- DATA FOR THIS EXERCISE
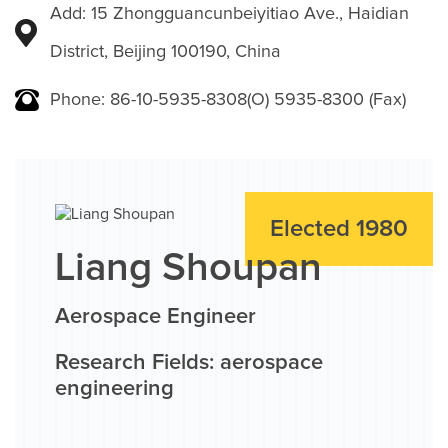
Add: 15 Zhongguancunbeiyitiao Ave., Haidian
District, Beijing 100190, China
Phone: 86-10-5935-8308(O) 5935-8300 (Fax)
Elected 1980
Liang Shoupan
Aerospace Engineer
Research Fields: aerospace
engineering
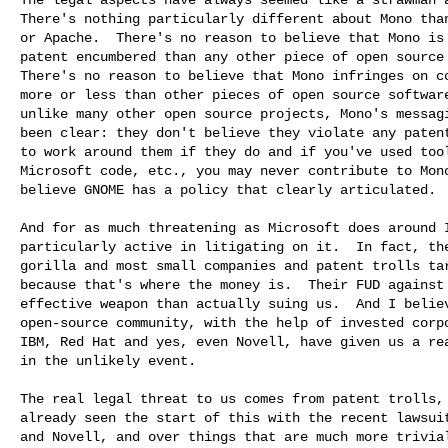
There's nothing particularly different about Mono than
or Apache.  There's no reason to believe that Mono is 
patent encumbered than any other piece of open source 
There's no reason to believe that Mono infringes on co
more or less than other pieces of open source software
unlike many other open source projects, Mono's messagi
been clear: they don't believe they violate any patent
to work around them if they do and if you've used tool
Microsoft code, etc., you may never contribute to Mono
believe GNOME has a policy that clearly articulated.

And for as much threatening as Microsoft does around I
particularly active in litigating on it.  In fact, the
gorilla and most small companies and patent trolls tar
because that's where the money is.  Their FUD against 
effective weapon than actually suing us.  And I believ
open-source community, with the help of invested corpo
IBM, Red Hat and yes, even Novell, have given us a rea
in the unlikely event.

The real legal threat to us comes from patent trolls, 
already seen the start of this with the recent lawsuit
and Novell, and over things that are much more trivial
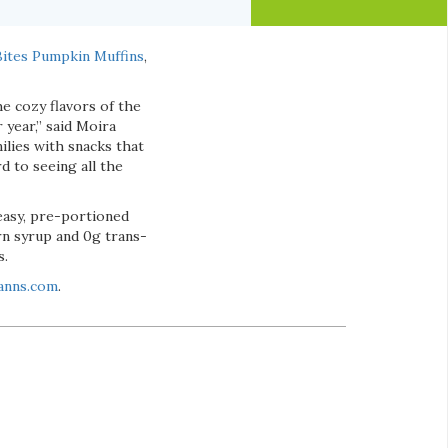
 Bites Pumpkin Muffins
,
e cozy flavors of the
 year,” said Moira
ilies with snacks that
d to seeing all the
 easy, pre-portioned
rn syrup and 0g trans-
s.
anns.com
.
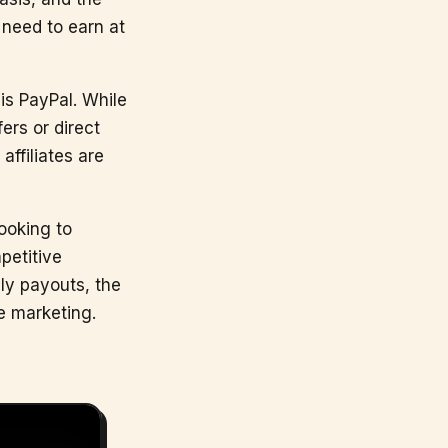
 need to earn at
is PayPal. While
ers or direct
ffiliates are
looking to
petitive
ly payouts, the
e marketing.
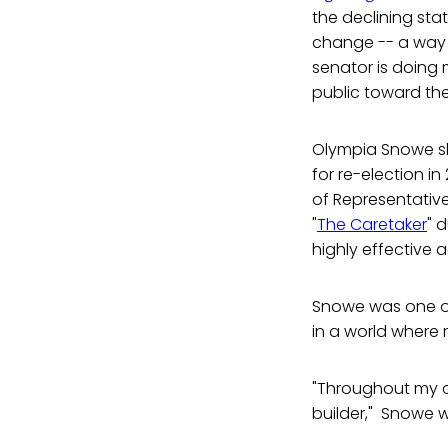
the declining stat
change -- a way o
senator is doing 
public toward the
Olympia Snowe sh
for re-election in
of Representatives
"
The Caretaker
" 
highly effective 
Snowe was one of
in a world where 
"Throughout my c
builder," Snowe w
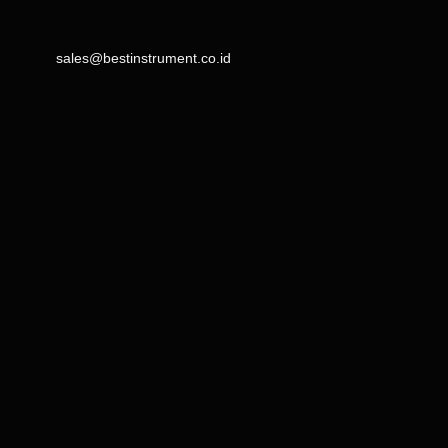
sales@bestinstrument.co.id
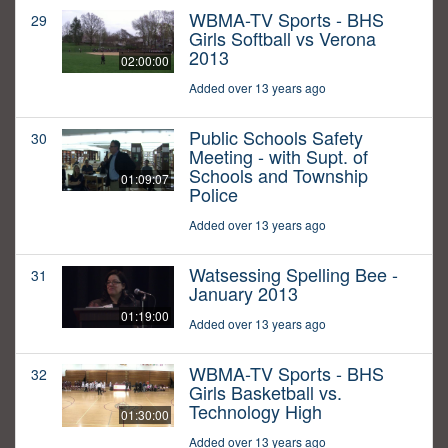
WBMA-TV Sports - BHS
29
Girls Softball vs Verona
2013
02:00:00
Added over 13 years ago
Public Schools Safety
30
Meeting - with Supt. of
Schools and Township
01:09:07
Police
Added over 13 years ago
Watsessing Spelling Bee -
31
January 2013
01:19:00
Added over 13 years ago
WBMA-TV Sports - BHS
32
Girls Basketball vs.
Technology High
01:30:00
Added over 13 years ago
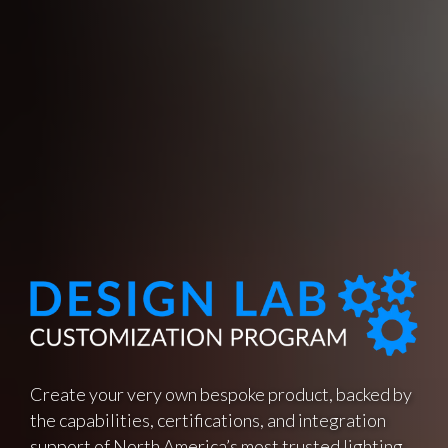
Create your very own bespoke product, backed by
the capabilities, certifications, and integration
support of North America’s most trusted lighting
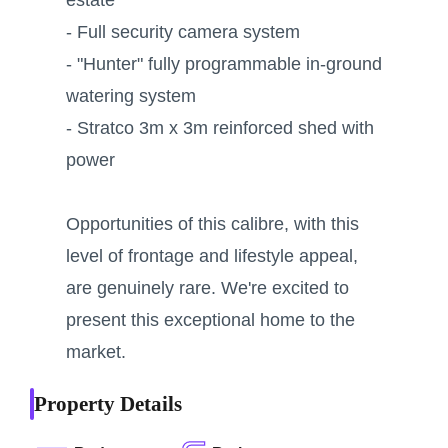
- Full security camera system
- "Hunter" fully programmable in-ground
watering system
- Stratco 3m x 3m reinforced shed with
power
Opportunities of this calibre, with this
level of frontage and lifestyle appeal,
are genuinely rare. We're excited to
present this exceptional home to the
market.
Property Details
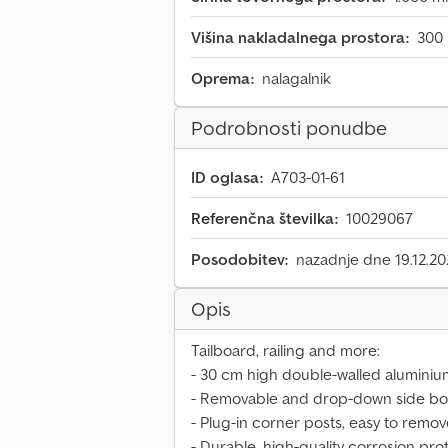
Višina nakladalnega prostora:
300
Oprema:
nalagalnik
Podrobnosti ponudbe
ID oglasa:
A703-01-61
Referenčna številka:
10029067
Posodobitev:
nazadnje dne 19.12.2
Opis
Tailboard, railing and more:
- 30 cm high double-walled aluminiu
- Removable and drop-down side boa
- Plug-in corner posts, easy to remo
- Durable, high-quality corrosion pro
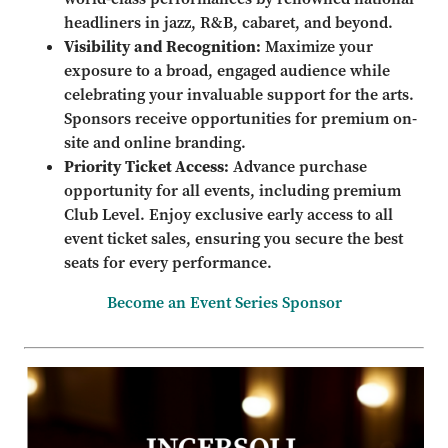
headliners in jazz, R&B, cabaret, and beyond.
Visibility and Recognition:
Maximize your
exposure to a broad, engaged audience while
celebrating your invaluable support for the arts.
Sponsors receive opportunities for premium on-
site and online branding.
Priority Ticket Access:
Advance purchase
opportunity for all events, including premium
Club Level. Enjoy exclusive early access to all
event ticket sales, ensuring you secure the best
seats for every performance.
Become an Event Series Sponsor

- WHAT YOU SHOULD DO
Substitute "Boys" for "Girls" in the material, starting at the line that has "And for as much" and stopping after the line that has "Property Details", and give back only those lines with everything else unchanged. Leave the pictures out.

- EXPECTED ANSWER
And for as much threatening as Microsoft does around I
particularly active in litigating on it.  In fact, the
gorilla and most small companies and patent trolls tar
because that's where the money is.  Their FUD against 
effective weapon than actually suing us.  And I believ
open-source community, with the help of invested corpo
IBM, Red Hat and yes, even Novell, have given us a rea
in the unlikely event.

The real legal threat to us comes from patent trolls, 
already seen the start of this with the recent lawsuit
and Novell, and over things that are much more trivial
 Bites Pumpkin Muffins
,
e cozy flavors of the
 year,” said Moira
ilies with snacks that
d to seeing all the
 easy, pre-portioned
rn syrup and 0g trans-
s.
anns.com
.
 need to earn at
is PayPal. While
ers or direct
ffiliates are
looking to
petitive
ly payouts, the
e marketing.
the declining stat
change -- a way o
senator is doing 
public toward the
Olympia Snowe sh
for re-election in
of Representatives
"
The Caretaker
" 
highly effective 
Snowe was one of
in a world where 
"Throughout my c
builder," Snowe w
sales@bestinstrument.co.id
WBMA-TV Sports - BHS
29
Boys Softball vs Verona
2013
02:00:00
Added over 13 years ago
Public Schools Safety
30
Meeting - with Supt. of
Schools and Township
01:09:07
Police
Added over 13 years ago
Watsessing Spelling Bee -
31
January 2013
01:19:00
Added over 13 years ago
WBMA-TV Sports - BHS
32
Boys Basketball vs.
Technology High
01:30:00
Added over 13 years ago
Create your very own bespoke product, backed by
the capabilities, certifications, and integration
support of North America’s most trusted lighting
- Full security camera system
- "Hunter" fully programmable in-ground
watering system
- Stratco 3m x 3m reinforced shed with
power
Opportunities of this calibre, with this
level of frontage and lifestyle appeal,
are genuinely rare. We're excited to
present this exceptional home to the
market.
Property Details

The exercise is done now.